HOT SPOTS IN CITIES – CLASSIFYING EMOTIONS DURING PHYSICAL OUTDOOR ACTIVITIES IN URBAN AREAS
Keywords: urban emotions, machine learning, biosensors, experience sampling, mobile sensors
Abstract. Determining emotions of people during different activities (e.g. surfing the web or walking and driving in urban areas) is of high interest to many industries such as the advertising and marketing industry (Imotions, 2022) or city developers and planners (Zeile et al., 2015). However, as the authors have explained in their previous works (Schneider et al., 2020, Dastageeri et al., 2019, Kohn et al., 2018), it is very difficult to determine emotions using surrogate measurements. This is compounded by the fact that many people have trouble to name their emotions correctly as they are often mixed and hardly ever occur as a single and distinct emotion. In order to improve the attractiveness of cities not just based on general presumptions about how citizens would react to certain changes in the urban environment, but based on physical measurements, previous works have shown approaches to do that (Schneider et al., 2020, Dastageeri et al., 2019).

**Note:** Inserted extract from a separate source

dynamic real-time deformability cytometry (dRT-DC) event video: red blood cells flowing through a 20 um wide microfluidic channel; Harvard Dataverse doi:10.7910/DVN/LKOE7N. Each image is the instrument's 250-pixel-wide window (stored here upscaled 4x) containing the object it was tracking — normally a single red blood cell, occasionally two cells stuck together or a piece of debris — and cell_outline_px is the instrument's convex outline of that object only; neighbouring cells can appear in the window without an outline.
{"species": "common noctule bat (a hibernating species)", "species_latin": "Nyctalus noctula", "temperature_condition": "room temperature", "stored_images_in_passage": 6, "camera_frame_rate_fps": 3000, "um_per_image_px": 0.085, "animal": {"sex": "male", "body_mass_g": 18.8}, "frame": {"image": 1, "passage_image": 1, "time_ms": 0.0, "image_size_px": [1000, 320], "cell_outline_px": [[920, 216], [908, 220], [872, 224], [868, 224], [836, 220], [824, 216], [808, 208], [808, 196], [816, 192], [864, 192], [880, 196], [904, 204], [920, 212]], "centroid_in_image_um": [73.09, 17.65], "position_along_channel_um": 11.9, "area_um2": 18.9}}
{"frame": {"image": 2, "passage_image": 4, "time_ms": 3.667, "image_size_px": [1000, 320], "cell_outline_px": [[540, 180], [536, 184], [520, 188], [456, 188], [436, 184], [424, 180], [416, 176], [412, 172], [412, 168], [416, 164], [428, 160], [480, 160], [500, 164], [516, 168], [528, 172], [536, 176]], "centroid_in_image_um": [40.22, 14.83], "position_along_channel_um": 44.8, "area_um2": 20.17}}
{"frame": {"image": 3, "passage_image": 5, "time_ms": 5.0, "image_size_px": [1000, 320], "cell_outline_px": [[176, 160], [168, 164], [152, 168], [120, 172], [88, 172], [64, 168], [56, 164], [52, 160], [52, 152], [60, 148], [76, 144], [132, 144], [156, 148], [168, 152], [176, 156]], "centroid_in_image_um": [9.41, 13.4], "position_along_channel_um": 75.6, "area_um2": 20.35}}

They have developed a first attempt to correlate measured physical parameters such as heart rate and skin conductivity (among others) which are triggered by location and environment to emotional states using machine learning. To correlate locations to emotions is an important aspect for city planners, as a person’s emotion for a location defines the personal relationship to a place which can help to gauge the attractiveness of a place and give indicators about where to improve the city or place.